Task prompt —
In your copy of the data, include no pictures and alter nothing else.

Data provided —

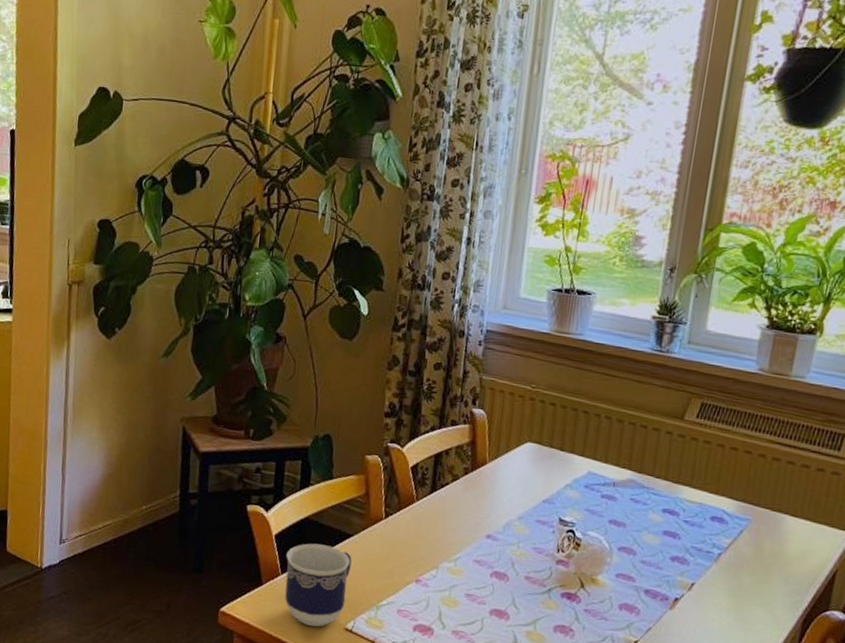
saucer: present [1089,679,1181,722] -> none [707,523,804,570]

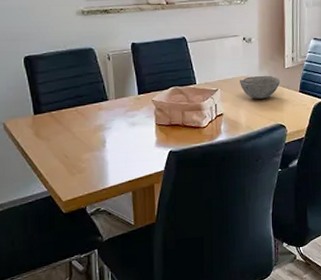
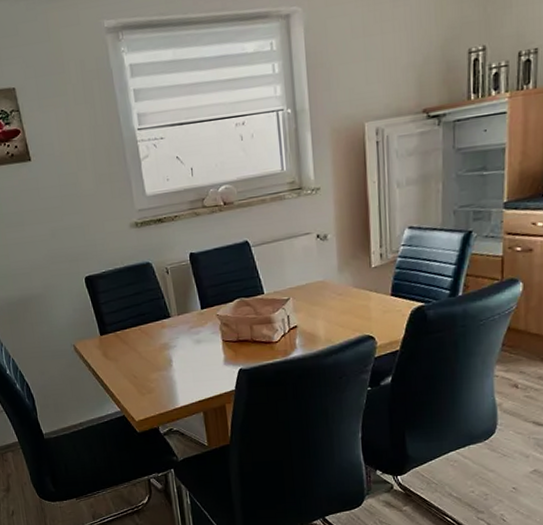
bowl: present [240,75,281,99] -> none [315,277,367,307]

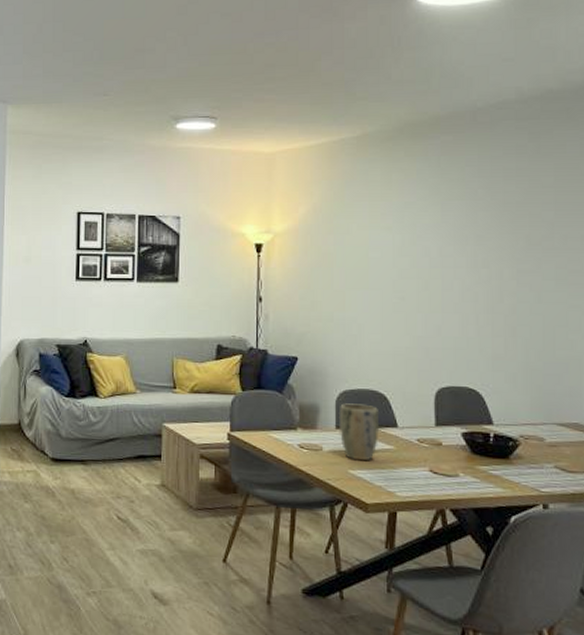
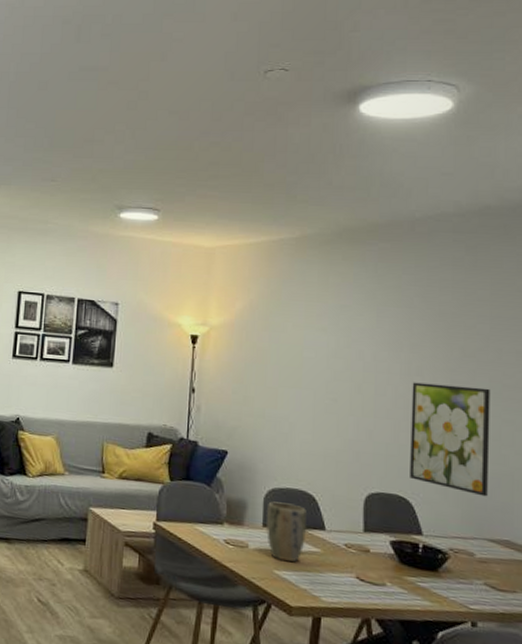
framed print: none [478,274,557,382] -> present [410,382,490,497]

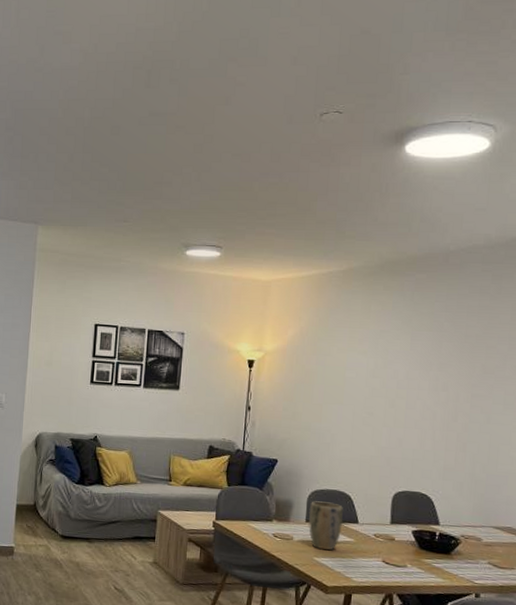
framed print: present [410,382,490,497] -> none [432,397,505,492]

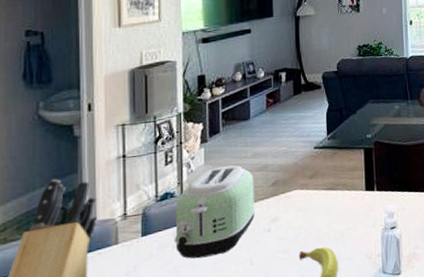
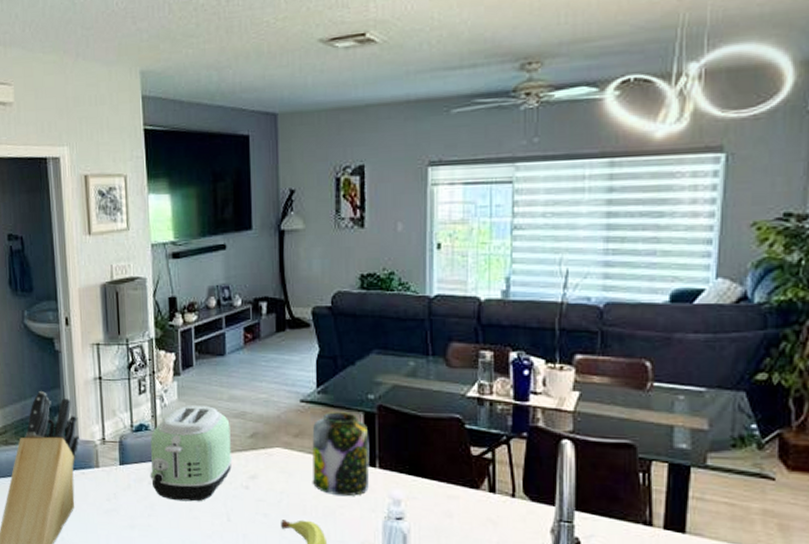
jar: none [324,151,370,221] -> present [312,411,370,497]

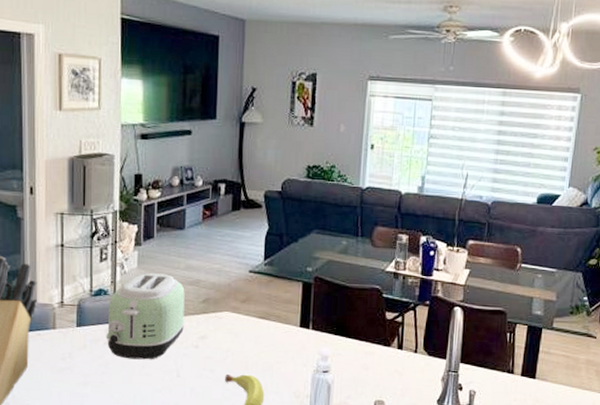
jar: present [312,411,370,497] -> none [256,281,306,354]

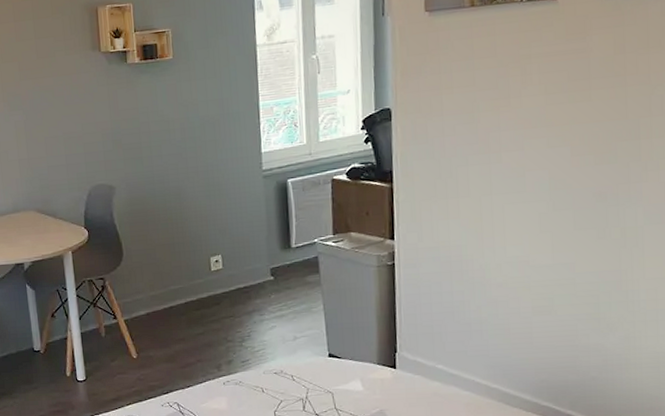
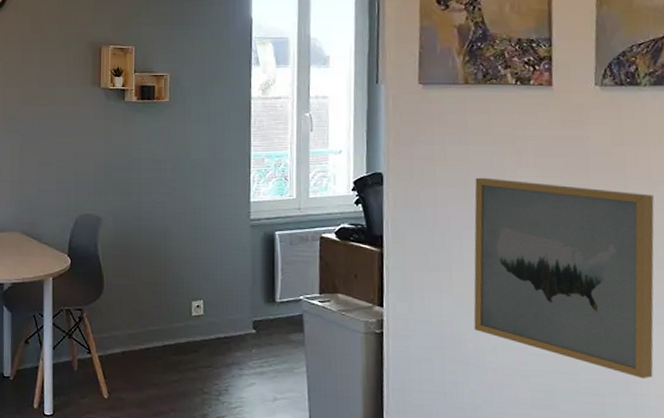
wall art: none [479,99,652,276] -> present [473,177,655,379]

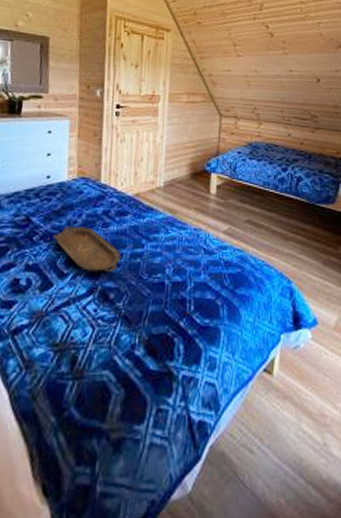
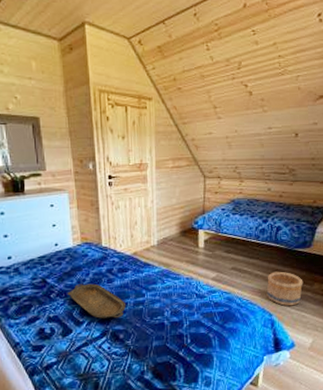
basket: none [285,229,327,273] -> present [266,271,303,306]

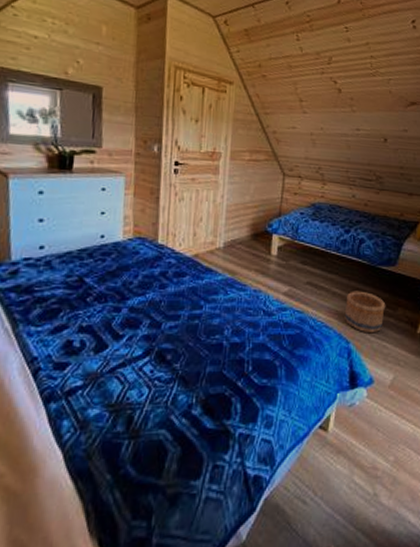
serving tray: present [67,283,126,319] -> none [107,287,178,334]

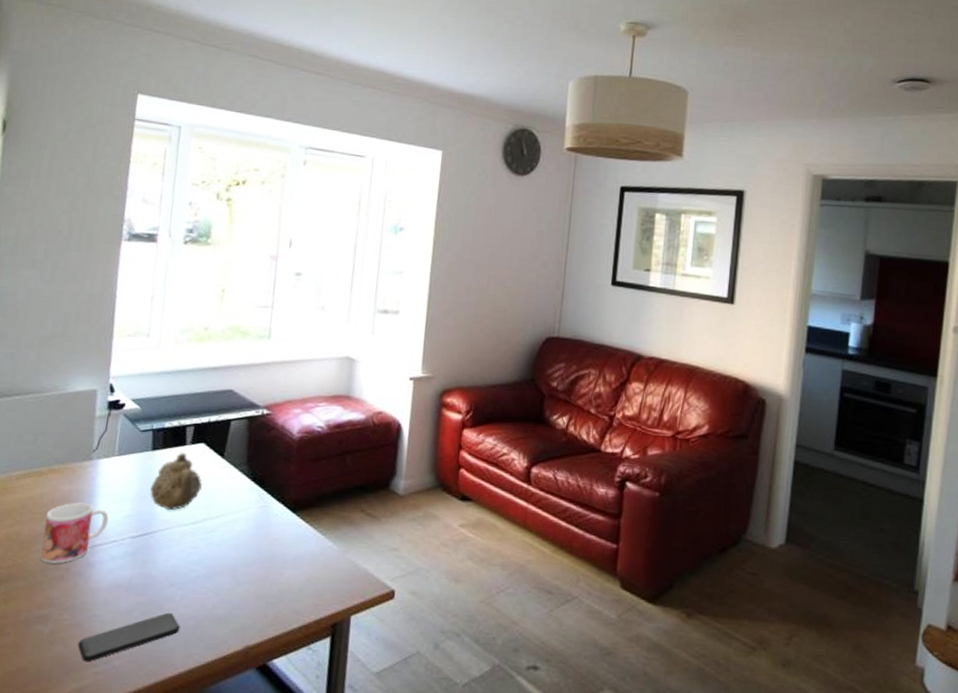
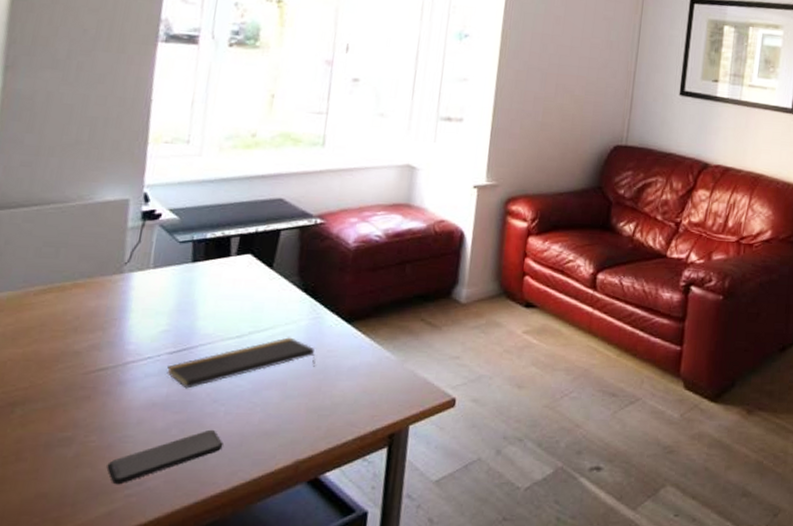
mug: present [41,502,109,564] -> none [64,318,143,383]
notepad: none [130,525,263,572] -> present [166,337,316,389]
teapot: present [149,453,203,511] -> none [189,264,249,325]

Output below —
saucer: present [1089,679,1181,722] -> none [707,523,804,570]

bowl: present [240,75,281,99] -> none [315,277,367,307]

framed print: none [478,274,557,382] -> present [410,382,490,497]

framed print: present [410,382,490,497] -> none [432,397,505,492]

jar: none [324,151,370,221] -> present [312,411,370,497]

jar: present [312,411,370,497] -> none [256,281,306,354]

wall art: none [479,99,652,276] -> present [473,177,655,379]

basket: none [285,229,327,273] -> present [266,271,303,306]

serving tray: present [67,283,126,319] -> none [107,287,178,334]

mug: present [41,502,109,564] -> none [64,318,143,383]
notepad: none [130,525,263,572] -> present [166,337,316,389]
teapot: present [149,453,203,511] -> none [189,264,249,325]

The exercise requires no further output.